- [THE DATA]
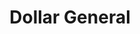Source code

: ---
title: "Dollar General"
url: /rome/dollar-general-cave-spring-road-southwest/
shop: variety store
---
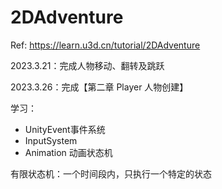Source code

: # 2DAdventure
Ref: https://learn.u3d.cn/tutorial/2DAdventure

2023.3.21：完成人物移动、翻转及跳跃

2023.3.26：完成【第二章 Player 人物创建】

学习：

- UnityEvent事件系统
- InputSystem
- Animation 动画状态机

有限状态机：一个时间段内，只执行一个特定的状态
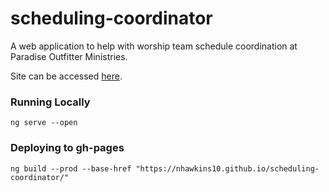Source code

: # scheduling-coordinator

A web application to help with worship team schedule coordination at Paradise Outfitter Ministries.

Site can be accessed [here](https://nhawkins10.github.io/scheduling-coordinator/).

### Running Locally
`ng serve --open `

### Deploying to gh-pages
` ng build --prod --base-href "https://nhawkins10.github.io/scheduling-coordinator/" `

- [PROBLEM STATEMENT]
Reproduce the text of all the records above word for word, leaving out the pictures.

- [REPLY]
Source code

: ---
title: "Dollar General"
url: /rome/dollar-general-cave-spring-road-southwest/
shop: variety store
---
Source code

: # 2DAdventure
Ref: https://learn.u3d.cn/tutorial/2DAdventure

2023.3.21：完成人物移动、翻转及跳跃

2023.3.26：完成【第二章 Player 人物创建】

学习：

- UnityEvent事件系统
- InputSystem
- Animation 动画状态机

有限状态机：一个时间段内，只执行一个特定的状态
Source code

: # scheduling-coordinator

A web application to help with worship team schedule coordination at Paradise Outfitter Ministries.

Site can be accessed [here](https://nhawkins10.github.io/scheduling-coordinator/).

### Running Locally
`ng serve --open `

### Deploying to gh-pages
` ng build --prod --base-href "https://nhawkins10.github.io/scheduling-coordinator/" `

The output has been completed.